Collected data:
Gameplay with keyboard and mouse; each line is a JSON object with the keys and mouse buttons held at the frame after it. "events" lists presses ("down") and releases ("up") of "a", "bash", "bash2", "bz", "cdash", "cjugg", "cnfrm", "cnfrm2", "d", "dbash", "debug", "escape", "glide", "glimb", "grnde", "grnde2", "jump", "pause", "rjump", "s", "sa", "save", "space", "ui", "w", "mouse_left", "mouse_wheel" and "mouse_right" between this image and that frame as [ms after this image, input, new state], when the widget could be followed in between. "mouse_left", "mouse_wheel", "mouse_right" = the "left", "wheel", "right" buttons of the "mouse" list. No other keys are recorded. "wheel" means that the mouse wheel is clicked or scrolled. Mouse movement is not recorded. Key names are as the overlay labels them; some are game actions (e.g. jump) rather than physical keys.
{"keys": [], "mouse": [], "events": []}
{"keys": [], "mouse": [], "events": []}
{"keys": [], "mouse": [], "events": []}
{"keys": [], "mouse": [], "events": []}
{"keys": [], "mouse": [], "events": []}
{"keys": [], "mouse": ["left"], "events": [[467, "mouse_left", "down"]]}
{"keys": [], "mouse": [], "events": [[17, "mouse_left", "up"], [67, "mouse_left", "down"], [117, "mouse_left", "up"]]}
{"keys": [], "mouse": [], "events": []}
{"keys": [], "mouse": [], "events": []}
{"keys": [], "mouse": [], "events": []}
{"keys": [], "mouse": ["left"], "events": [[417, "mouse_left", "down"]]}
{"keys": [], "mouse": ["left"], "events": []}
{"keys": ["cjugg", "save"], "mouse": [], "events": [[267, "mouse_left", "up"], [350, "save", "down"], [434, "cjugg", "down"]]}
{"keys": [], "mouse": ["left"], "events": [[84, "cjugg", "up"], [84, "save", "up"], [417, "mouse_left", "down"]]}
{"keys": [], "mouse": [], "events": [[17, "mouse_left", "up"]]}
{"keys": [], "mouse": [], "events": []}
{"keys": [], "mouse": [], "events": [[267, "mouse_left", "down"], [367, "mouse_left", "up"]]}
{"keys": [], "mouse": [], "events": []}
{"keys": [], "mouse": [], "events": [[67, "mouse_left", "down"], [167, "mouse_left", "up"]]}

■ **What to produce**
Every entry needs to be copied again, word for word.

■ **Task result**
Gameplay with keyboard and mouse; each line is a JSON object with the keys and mouse buttons held at the frame after it. "events" lists presses ("down") and releases ("up") of "a", "bash", "bash2", "bz", "cdash", "cjugg", "cnfrm", "cnfrm2", "d", "dbash", "debug", "escape", "glide", "glimb", "grnde", "grnde2", "jump", "pause", "rjump", "s", "sa", "save", "space", "ui", "w", "mouse_left", "mouse_wheel" and "mouse_right" between this image and that frame as [ms after this image, input, new state], when the widget could be followed in between. "mouse_left", "mouse_wheel", "mouse_right" = the "left", "wheel", "right" buttons of the "mouse" list. No other keys are recorded. "wheel" means that the mouse wheel is clicked or scrolled. Mouse movement is not recorded. Key names are as the overlay labels them; some are game actions (e.g. jump) rather than physical keys.
{"keys": [], "mouse": [], "events": []}
{"keys": [], "mouse": [], "events": []}
{"keys": [], "mouse": [], "events": []}
{"keys": [], "mouse": [], "events": []}
{"keys": [], "mouse": [], "events": []}
{"keys": [], "mouse": ["left"], "events": [[467, "mouse_left", "down"]]}
{"keys": [], "mouse": [], "events": [[17, "mouse_left", "up"], [67, "mouse_left", "down"], [117, "mouse_left", "up"]]}
{"keys": [], "mouse": [], "events": []}
{"keys": [], "mouse": [], "events": []}
{"keys": [], "mouse": [], "events": []}
{"keys": [], "mouse": ["left"], "events": [[417, "mouse_left", "down"]]}
{"keys": [], "mouse": ["left"], "events": []}
{"keys": ["cjugg", "save"], "mouse": [], "events": [[267, "mouse_left", "up"], [350, "save", "down"], [434, "cjugg", "down"]]}
{"keys": [], "mouse": ["left"], "events": [[84, "cjugg", "up"], [84, "save", "up"], [417, "mouse_left", "down"]]}
{"keys": [], "mouse": [], "events": [[17, "mouse_left", "up"]]}
{"keys": [], "mouse": [], "events": []}
{"keys": [], "mouse": [], "events": [[267, "mouse_left", "down"], [367, "mouse_left", "up"]]}
{"keys": [], "mouse": [], "events": []}
{"keys": [], "mouse": [], "events": [[67, "mouse_left", "down"], [167, "mouse_left", "up"]]}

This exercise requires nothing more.